If reading is a source of experience, one of the necessary ingredients for imagination, how is that experience kneaded and worked into imagination itself?  In no small part this happens through imaginative play among children.  When my son was little, we ran around the backyard in endless re-enactments of the Trojan War.  He was always the victorious Achilles, and I the doomed Hector, and there can be no doubt that the imaginative play of his youth, which included adventures with toy knights and kingdoms built of Legos, shaped the imagination that he now uses as an industrial design major.  Whether it is retelling a story through a classroom play complete with cardboard props and costumes cobbled together from the rummage sale to drawing pictures of a favorite story in a notebook, this sort of creative and recreative work is essential for developing the skill of imagining.

Imagining God

St.
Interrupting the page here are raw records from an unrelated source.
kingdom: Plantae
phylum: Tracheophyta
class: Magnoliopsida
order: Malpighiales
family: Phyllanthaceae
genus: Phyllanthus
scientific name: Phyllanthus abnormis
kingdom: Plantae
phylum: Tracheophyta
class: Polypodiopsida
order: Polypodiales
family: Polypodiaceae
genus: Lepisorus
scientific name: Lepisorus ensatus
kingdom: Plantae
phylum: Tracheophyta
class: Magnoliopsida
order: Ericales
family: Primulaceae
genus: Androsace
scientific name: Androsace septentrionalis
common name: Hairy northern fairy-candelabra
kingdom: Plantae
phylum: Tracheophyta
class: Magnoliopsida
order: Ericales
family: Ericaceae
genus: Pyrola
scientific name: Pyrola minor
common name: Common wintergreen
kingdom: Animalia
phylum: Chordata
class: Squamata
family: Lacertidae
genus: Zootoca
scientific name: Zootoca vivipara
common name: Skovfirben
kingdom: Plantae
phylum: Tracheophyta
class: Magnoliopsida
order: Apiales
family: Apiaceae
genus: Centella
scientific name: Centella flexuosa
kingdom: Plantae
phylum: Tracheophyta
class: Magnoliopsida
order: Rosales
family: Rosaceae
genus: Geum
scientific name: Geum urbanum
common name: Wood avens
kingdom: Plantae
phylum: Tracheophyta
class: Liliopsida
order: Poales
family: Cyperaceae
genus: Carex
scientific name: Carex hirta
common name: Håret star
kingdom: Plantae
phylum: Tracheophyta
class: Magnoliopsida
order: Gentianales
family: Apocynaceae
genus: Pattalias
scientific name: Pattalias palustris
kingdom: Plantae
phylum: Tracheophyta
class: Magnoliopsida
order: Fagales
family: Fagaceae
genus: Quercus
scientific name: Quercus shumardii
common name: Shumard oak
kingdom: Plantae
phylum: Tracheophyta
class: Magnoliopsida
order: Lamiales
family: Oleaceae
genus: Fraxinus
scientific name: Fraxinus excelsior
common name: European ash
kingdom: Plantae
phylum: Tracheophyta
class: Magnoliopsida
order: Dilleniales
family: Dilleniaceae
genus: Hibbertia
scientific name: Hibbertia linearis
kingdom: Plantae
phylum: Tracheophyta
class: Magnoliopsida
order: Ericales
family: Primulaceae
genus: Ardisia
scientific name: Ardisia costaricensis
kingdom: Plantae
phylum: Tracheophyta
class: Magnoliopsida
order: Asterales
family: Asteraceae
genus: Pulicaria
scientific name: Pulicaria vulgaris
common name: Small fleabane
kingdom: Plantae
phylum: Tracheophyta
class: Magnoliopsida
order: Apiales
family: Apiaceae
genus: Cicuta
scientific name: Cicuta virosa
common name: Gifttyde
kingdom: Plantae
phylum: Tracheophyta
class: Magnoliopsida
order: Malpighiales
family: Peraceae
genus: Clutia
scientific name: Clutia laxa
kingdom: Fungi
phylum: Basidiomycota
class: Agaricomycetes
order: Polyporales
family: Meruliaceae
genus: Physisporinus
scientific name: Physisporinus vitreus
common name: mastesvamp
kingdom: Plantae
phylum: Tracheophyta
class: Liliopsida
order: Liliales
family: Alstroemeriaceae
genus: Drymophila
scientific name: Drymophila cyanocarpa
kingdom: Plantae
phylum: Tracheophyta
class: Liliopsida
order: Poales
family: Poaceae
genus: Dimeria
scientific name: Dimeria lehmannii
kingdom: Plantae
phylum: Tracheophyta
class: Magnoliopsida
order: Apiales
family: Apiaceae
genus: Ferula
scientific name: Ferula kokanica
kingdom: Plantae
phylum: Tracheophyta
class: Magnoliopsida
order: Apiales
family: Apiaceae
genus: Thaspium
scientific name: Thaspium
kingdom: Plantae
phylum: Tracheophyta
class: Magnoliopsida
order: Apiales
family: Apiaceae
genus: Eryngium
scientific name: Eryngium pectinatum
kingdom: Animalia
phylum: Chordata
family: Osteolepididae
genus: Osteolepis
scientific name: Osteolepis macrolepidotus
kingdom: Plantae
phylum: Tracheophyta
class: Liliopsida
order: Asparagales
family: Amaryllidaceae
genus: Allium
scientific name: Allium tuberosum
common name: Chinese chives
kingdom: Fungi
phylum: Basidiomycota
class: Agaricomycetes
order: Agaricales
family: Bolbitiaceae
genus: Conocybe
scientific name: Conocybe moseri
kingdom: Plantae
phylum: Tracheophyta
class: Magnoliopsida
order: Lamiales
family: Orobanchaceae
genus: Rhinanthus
Anselm (1033-1109) is famous for putting forth his ontological proof for the existence of God.  In Proslogion 2 he says that God is aliquid quo maius nihil cogitari potest, that than which no greater can be imagined.  He is the very limit of our imagination because He is the source of our imagination, and it certainly takes imagination on our part even to attempt to get our minds around how John described the Incarnation in his gospel when he wrote that the Word was God and the Word became flesh and lived among us.  Our word "imagination" is derived from the Latin word imago, which we find in Colossians 1:15 where Jesus is described as the imago Dei, the image of God.  Just a few lines later in verse 19 we read that all the fullness of God dwelled in Him.  Once again, Jesus, Who is God, is the very limit of our imagination.  He is the fullness of God.  He is that than which no greater can be imagined.

Imagination is necessary not only for attempting to grasp theological concepts, but for the living out of our faith as well.  We live in the world of already-but-not-yet.  Christ is already victorious over all things, and yet we await His return and the renewal of all things.  This is why His description in Revelation 4:8 as the One Who was, Who is, and Who is to come, while seemingly illogical, makes sense, but it does take a stretching of our imagination to get there.  What does it mean, then, to live in such a reality?  We are everyday imagining new ways of doing just that.

Why We Read


Much more can be and has been written about imagination, but I want to close by revisiting the idea of reading.  Not only do books quickly broaden our experiences, the raw material of our imagination, but they allow us to see how others imagine.  For most of human history, people have learned skills through apprenticing, by seeing how others have done something, and this applies well to developing our imagination.  When we see how master authors, both of fiction and nonfiction, have imagined the tale they have to tell, we see yet another way for us to imagine our own tale, a way that we can follow or that will inspire us to imagine something new yet again.